「名探偵コナン ゼロの執行人」(立川譲監督)
実は公開日当日に観に行って、今日二回目の執行だったわけですが。
脚本の櫻井武晴さんが本領発揮しまくって、「相棒」でもやれそうな本格的公安警察ストーリーで、二回見てもやっぱり面白い。「子供には判らないんじゃないか」という声もあるけど、特撮番組にだって一般ドラマと同じような演出・脚本で背伸びが必要な「仮面ライダークウガ」なんて作品があるんだから、全然大丈夫でしょ。
二回目だと、前回より細かいところに目が行ったりしますね。風見さんが毛利探偵事務所を捜索してる時、ちらっと赤いスマホを持ってるのが見えたり、ストーリーが頭に入ってる分各キャラの心の動きとかが見えたり。ていうか一回目でも思ったけど、風見さんが毛利のおっちゃんを逮捕するシーン、見事なまでの転び公防だな!
安室さんてか降谷さんが全体的にかっこいいし、ポイントとなる様々なシーンがそれぞれとても美しいんですよね。
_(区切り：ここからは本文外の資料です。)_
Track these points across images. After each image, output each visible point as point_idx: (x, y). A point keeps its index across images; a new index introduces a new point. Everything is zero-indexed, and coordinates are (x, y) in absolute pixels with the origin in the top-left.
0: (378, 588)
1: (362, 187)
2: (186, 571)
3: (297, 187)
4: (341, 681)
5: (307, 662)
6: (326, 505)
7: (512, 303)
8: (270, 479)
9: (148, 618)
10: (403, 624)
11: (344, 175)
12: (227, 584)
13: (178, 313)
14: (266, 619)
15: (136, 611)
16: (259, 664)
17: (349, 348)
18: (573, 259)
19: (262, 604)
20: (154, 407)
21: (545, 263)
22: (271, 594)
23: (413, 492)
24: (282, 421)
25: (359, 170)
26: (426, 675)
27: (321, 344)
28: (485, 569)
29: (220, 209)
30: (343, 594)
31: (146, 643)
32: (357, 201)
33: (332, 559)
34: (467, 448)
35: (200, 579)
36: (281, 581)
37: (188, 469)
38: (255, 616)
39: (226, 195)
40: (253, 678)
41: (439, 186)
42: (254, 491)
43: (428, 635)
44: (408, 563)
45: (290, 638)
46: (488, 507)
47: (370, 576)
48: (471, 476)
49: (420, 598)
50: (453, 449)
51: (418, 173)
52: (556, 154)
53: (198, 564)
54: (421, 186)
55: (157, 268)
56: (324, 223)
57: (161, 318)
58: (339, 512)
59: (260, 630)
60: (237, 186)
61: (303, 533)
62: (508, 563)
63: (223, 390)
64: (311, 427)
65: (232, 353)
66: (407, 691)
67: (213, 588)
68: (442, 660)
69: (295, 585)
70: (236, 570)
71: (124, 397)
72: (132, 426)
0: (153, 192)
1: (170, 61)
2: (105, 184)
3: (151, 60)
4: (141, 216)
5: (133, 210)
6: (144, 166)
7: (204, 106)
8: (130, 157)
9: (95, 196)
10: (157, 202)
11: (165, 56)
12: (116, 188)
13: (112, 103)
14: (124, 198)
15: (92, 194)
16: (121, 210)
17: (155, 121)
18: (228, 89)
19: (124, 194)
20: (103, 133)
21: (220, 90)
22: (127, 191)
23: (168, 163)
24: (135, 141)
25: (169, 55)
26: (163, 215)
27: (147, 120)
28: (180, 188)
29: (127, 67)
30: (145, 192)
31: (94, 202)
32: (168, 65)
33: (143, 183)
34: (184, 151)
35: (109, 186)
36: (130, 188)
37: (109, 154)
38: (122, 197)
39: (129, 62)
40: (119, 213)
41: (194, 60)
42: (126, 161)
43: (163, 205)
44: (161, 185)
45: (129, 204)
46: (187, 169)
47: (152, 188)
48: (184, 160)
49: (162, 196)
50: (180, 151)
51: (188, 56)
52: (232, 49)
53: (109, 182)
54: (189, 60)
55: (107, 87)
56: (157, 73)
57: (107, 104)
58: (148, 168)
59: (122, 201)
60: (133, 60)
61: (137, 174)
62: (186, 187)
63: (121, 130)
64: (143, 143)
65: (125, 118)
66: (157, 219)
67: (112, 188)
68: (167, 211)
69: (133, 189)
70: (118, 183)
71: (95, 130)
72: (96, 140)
夜明けの電話ボックスとか、雨の日比谷公園とか、日本橋の密談とか。
以下、ネタバレあり。ちょっとした推察(妄想?)です。
今回初登場の黒田管理官。原作では黒ずくめの組織のNo.2であるラム候補の一人と目されている人。
この人、とあるシーンで何事か言っているが観客には聞こえない台詞があるんですよね。これ、「バーボン」と言っているというツイートを見まして、確認してみました。
……確かに、あの口の動きは「バーボン」だ。
バーボンは、今回の主役降谷さんの黒ずくめの組織でのコードネーム。ではこの人はラムなのか。
個人的には違うと思います。これを言った相手が降谷さんなのは話の流れからして確かですが、あの場面で「ラムとして」「バーボンに」指令を下す必然性が薄い。
ではこの人は何者か。おそらくは、降谷さんと風見さんの日本橋の密談の中にちらっと出て来た「裏理事官」。警察庁公安の秘密組織「ゼロ」のトップ。つまりは降谷さんの上司ですね。
では何故「バーボン」の名前を出したか。このシーンが出て来たのは、阿笠博士のドローンに爆薬を積んで、警視庁へ落下する探査機「はくちょう」のサンプルカプセルの軌道をそらそうとしているその時なんですよね。……で、思った。これは、この作戦が失敗した時のための「バーボン」呼びなのではないか。
観客はメタ的に失敗などないことを知っていますが、これ、もし失敗したらカプセルは警視庁直撃、あの場にいた全員ただでは済みません。周辺にも多大な被害が出るはず。しかもやっていることは公安による違法作業。だが、その場にいるのが公安警察官ではなく、非合法組織の一員であれば?
つまり、あの作戦が万一失敗した場合は、「非合法組織の一員・バーボンによるテロ行為である」という体裁を取るという心算が黒田さんにはあり、降谷さんもそれを承知で爆発物を操作したというシーンなのではないかと。
だから、あれが失敗して降谷さんが殉職するようなことになれば、彼は公安警察官の「降谷零」としてでも探偵でポアロのバイトの「安室透」としてでもなく、黒ずくめの組織の一員としての「バーボン」として処理されていたのではないかと思うわけです。もちろん降谷さんはそれは承知の上だったと思うし(「了解」と普通に返答している)、任務の為に死ぬ覚悟なんかとっくにしているだろうし、自分の違法作業のカタをそういう形でつける覚悟もしているでしょう。
要するに、黒田さんは「ぬかるなよ、……(バーボン)」という台詞の裏で「これに失敗したらバーボンとして死ね」と言っているという。我ながらそこまで考えて、なんか痺れた。これめっちゃハードボイルドだ。
子供の頃に見ていた時代劇に「大江戸捜査網」ってのがあって、その中で流れるナレーションに
隠密同心、心得の条
我が生命、我が物と思わず
武門の儀、あくまで陰にて
己の器量を伏し
御下命、如何にても果たすべし
なお、死して屍拾う者無し
ってのがあって。これ、子供の頃はわけもわからずに真似してたりしたけど、今改めて見ると結構シリアスな言葉だよなあ。
これ、潜入捜査官としての降谷さんにも通じるな、と何となく思いましたとさ。